SOCHI ALMOST SET: The GLOBE & MAIL's David Shoalts reports NHL players are "expected to play" at the '14 Sochi Games. It is "not official yet, so none of the principals are commenting for the record, as the deal between" the NHL, NHLPA, IOC and the IIHF is "now in the hands of the lawyers." They are "hashing out the details, which might produce a snag, but there are hopes a formal agreement can be produced within two weeks." The "major hurdle was cleared a while ago, when the IOC was convinced by the NHL and NHLPA to open its massive wallet and pay the lion’s share of the costs of shutting the North American league down for two weeks and bringing the players to Russia." This includes the "most expensive item -- insurance on the NHL players’ contracts in case of injury -- but also a host of other issues of equal importance to management as well as the players" (GLOBE & MAIL, 6/25).

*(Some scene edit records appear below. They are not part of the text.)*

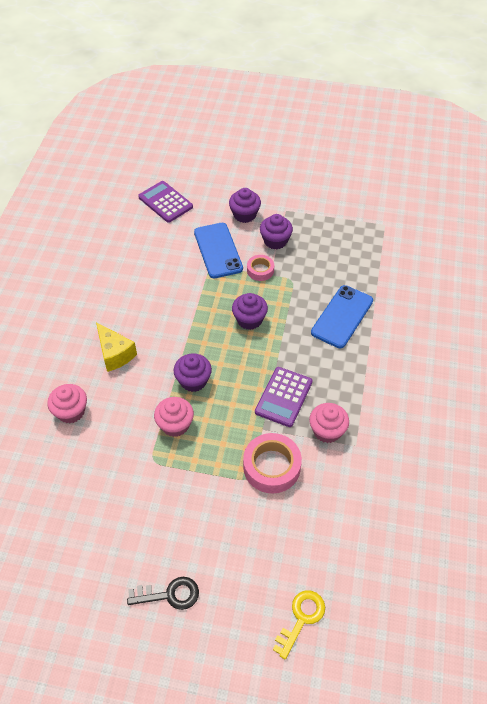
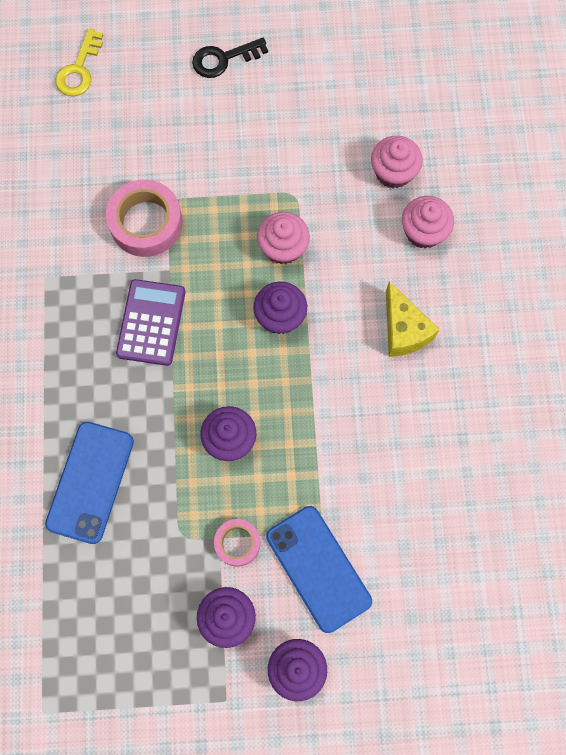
camera: 165 degrees right, 20 degrees up
(115, 354) = (403, 330): yellow cheese -> yellow cheese turned 150 degrees counterclockwise
(165, 202) = (447, 662): purple calculator -> none
(327, 431) = (84, 288): pink cupcake -> pink cupcake (393, 172)

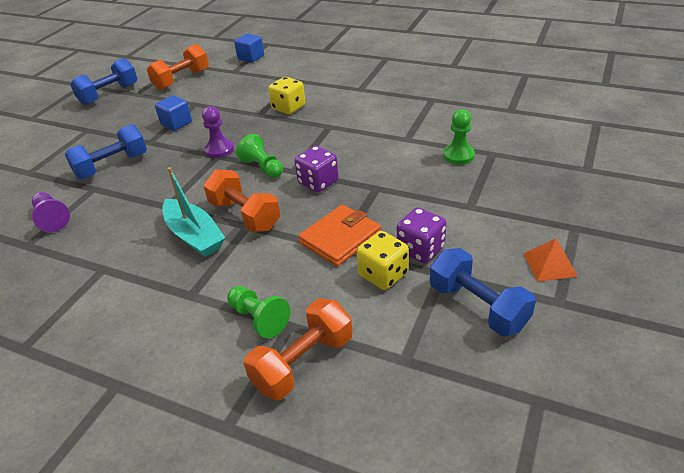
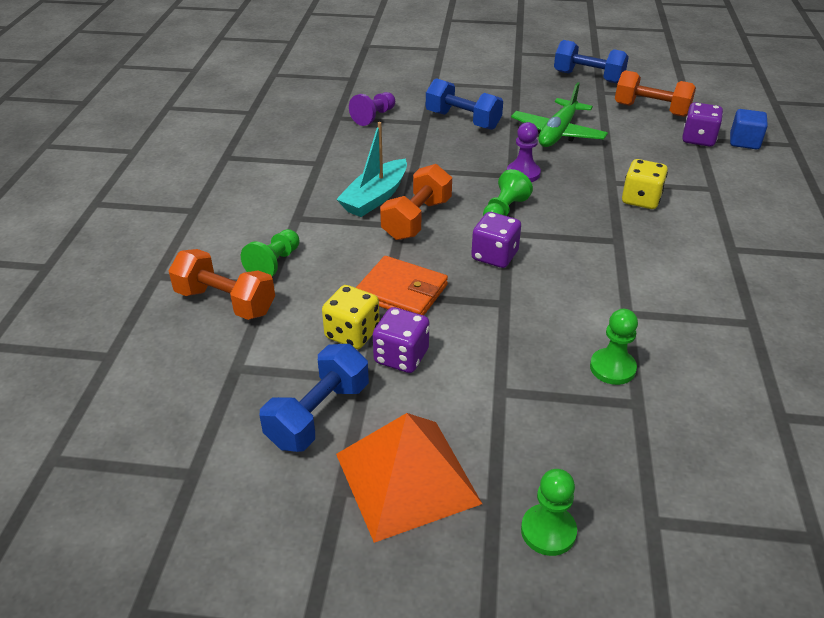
camera: 70 degrees right, 0 degrees up
(176, 123) = (558, 133): blue cube -> green plane
(234, 71) = (698, 139): none -> purple dice
(549, 264) = (407, 478): orange pyramid -> orange pyramid, size x2.07
(596, 208) = (548, 531): none -> green pawn

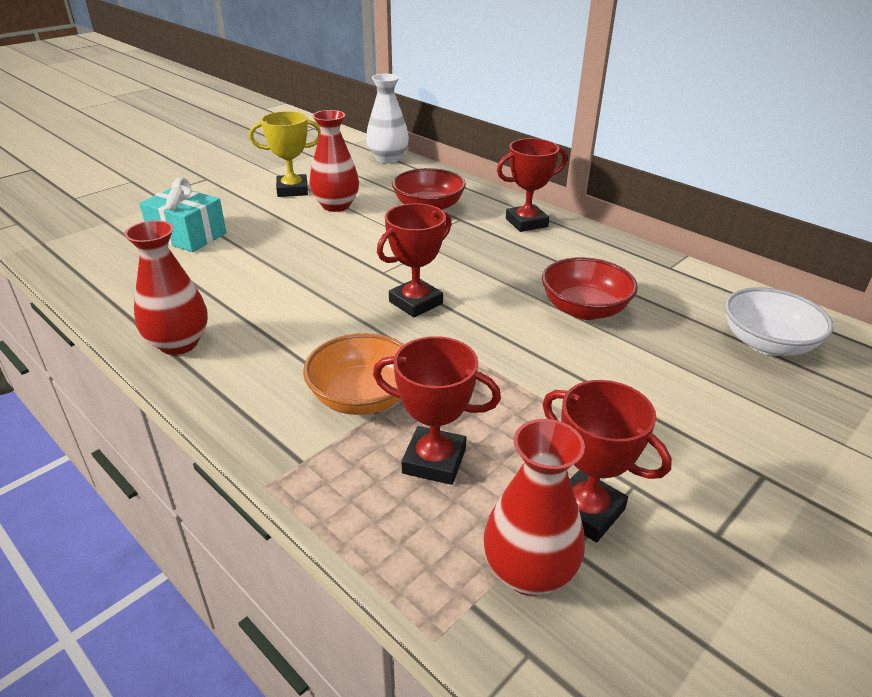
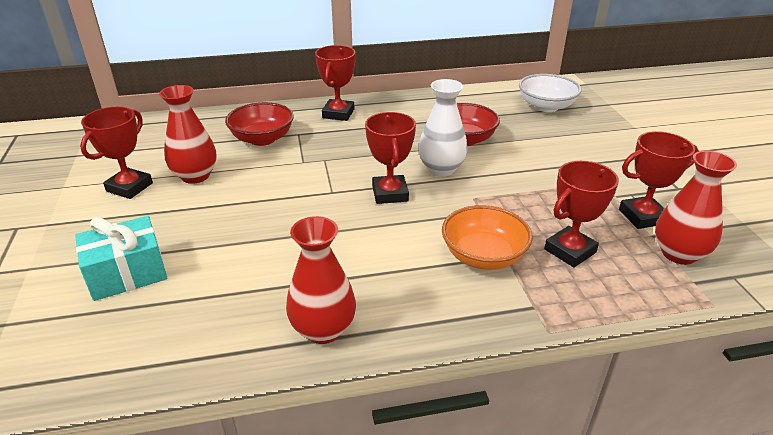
camera: 55 degrees left, 0 degrees up
(292, 190) = (129, 187): yellow trophy -> red trophy
(388, 158) = (150, 124): white vase -> white vase (441, 169)

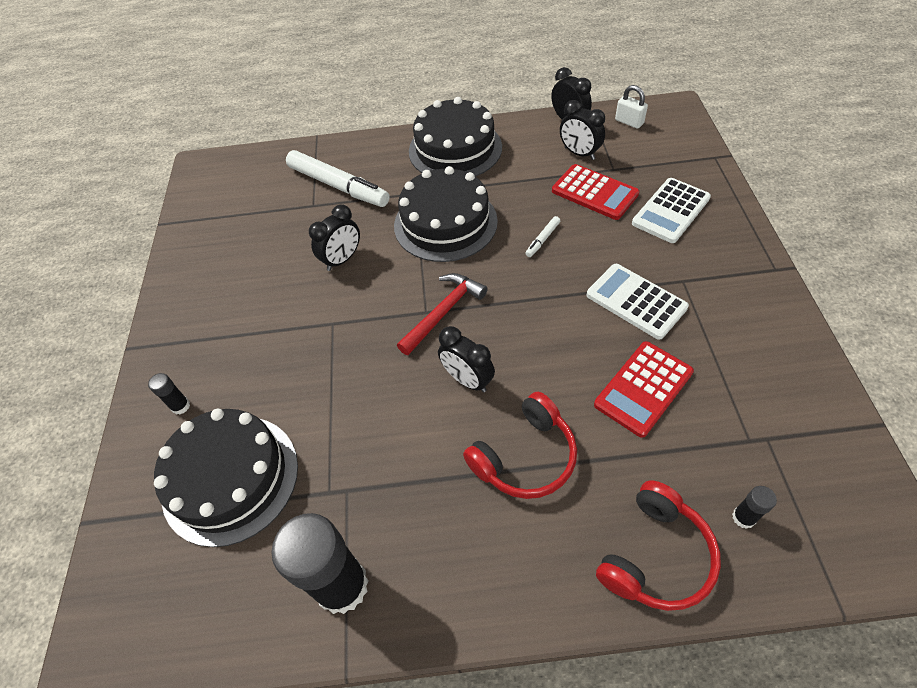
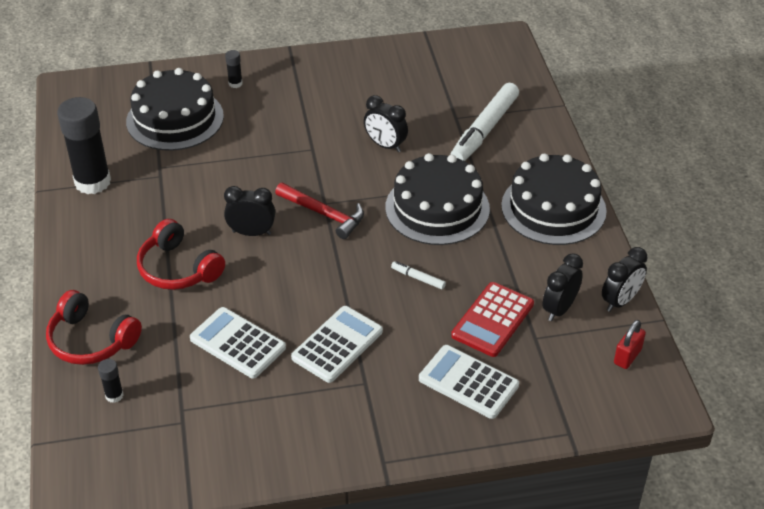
camera: 80 degrees right, 10 degrees down
(467, 380) = (251, 233): black clock -> black clock turned 60 degrees clockwise
(629, 122) = (627, 356): white padlock -> red padlock
(643, 388) = (237, 343): red calculator -> white calculator

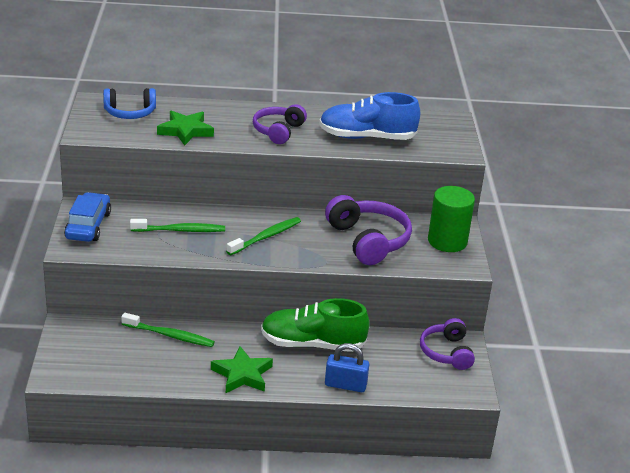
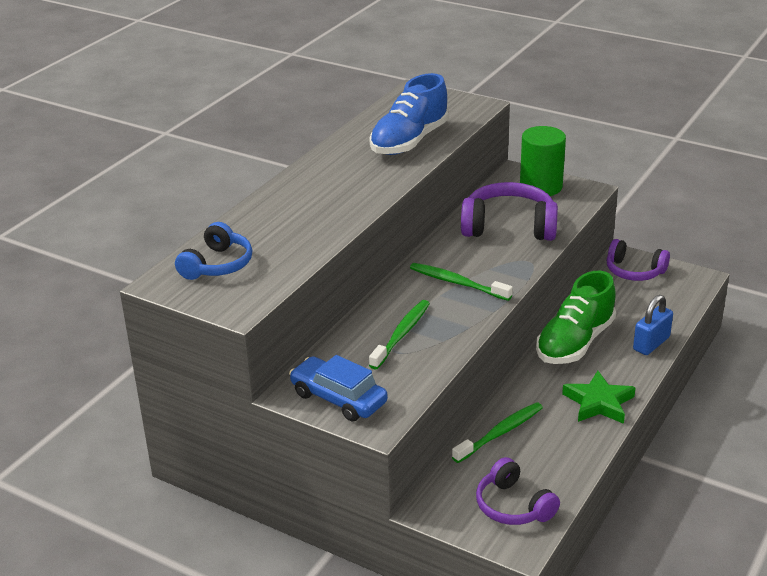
camera: 55 degrees left, 0 degrees up
(185, 131) = (298, 239): green star -> none
(266, 237) = (457, 283): green toothbrush -> green toothbrush turned 45 degrees counterclockwise
(278, 131) = (352, 184): purple headphones -> purple headphones (513, 506)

A source said the ATP BOD has begun interviewing exec search firms instead of choosing between one of two insiders for the open CEO position, as had been expected. While Commercial Dir & ATP Europe CEO Laurent Delanney and Chief Media Officer, Chief Legal Officer & ATP Americas CEO Mark Young are not necessarily eliminated, the move to likely hire a search firm is in stark contrast to the plan for months to choose one of the two as the next leader at the Wimbledon board meetings. The CEO position is open after the April death of Exec Chair & President Brad Drewett, who suffered from ALS. It is unclear why the BOD chose this path, though Young was seen as an unlikely choice because of the European tilt of the sport. The CEO acts as a potential tie-breaker vote between three tourney reps on the BOD and three players reps. So until a new CEO is in place, it is unlikely any major business will get through. For example, the players want a big increase in tour prize money, something tourney reps are likely to oppose. The tour in '07 used a search firm, Spencer Stuart, to find Adam Helfant for the Exec Chair & President position -- passing over Larry Scott, now Pac-12 Commissioner, and Drewett, who accomplished a major increase in Grand Slam prize money in his brief tenure. Helfant served three years and left on poor terms because of a contract dispute. Drewett was chosen without the aid of a search firm.

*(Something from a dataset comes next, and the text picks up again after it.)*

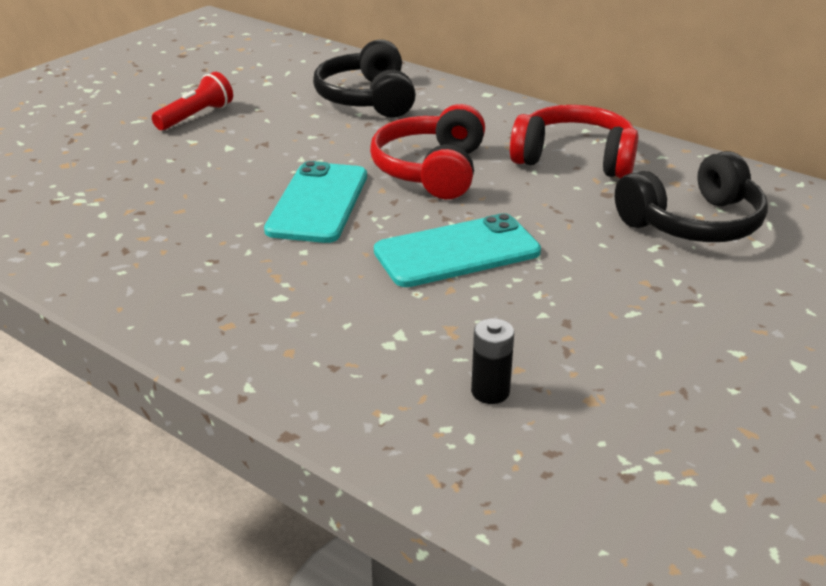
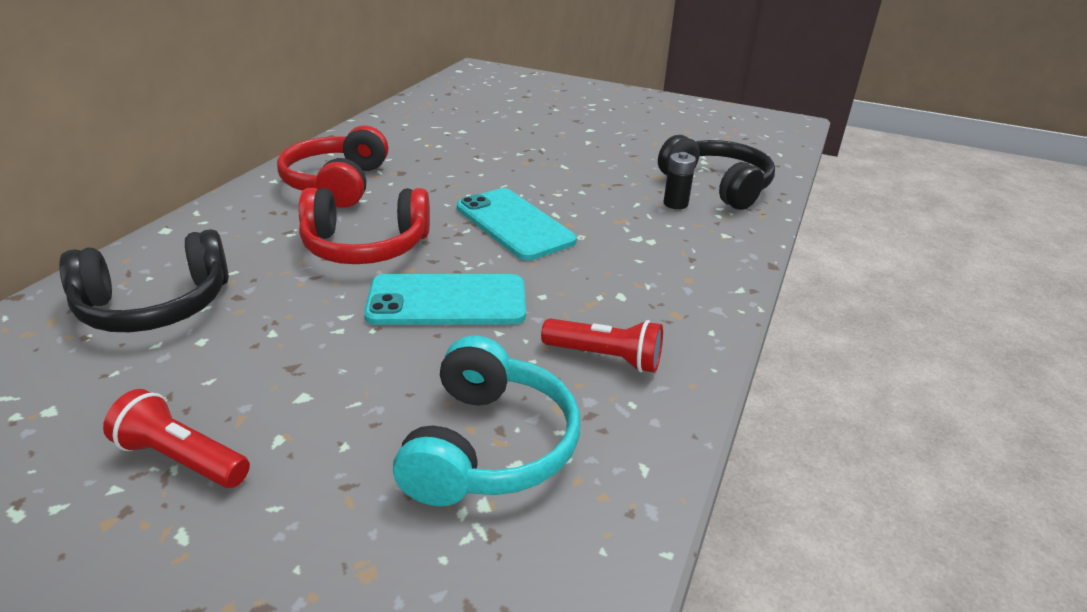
camera: 105 degrees left, 0 degrees up
(127, 205) = (488, 446): none -> turquoise headphones
(187, 269) = (605, 357): none -> red flashlight
(693, 223) = (441, 146): black headphones -> black headphones (717, 186)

The NBA for the first time will play two regular-season games outside the U.S. and Canada next season. The T'Wolves and Spurs are set to play at Mexico City Arena on Dec. 4, while the Hawks will play the Nets at The O2 Arena in London on Jan. 16. The NBA has played three regular-season games in London in the previous three seasons. The league also is branding both its regular-season and preseason int'l schedule into the "NBA Global Games." The regular-season games now join the previously announced overseas preseason schedule that will include eight games in six countries in October (John Lombardo, Staff Writer). SB NATION’s Rodger Shermanon notes the league “has played several preseason games in Mexico, including a Hornets-Magic game this past October,” but there has not been a regular-season game there since '97. The teams next season will be “playing in a brand new arena, a 22,500-seat building opened last February.” The league “obviously wants to pique interest in the sport in the soccer-crazy nation of 112 million.” Meanwhile, it is the “second straight season the league has played a regular season game in London.” The logistic issue about playing in the U.K. “is jetlag: while several teams have taken European trips during the preseason, slotting a game with a six-hour time difference into a team's regular season schedule is somewhat tough.” It is “not clear which team will give up a home game to play overseas, but judging from recent attendance figures, it will probably be” the T’Wolves or the Hawks (, 6/25).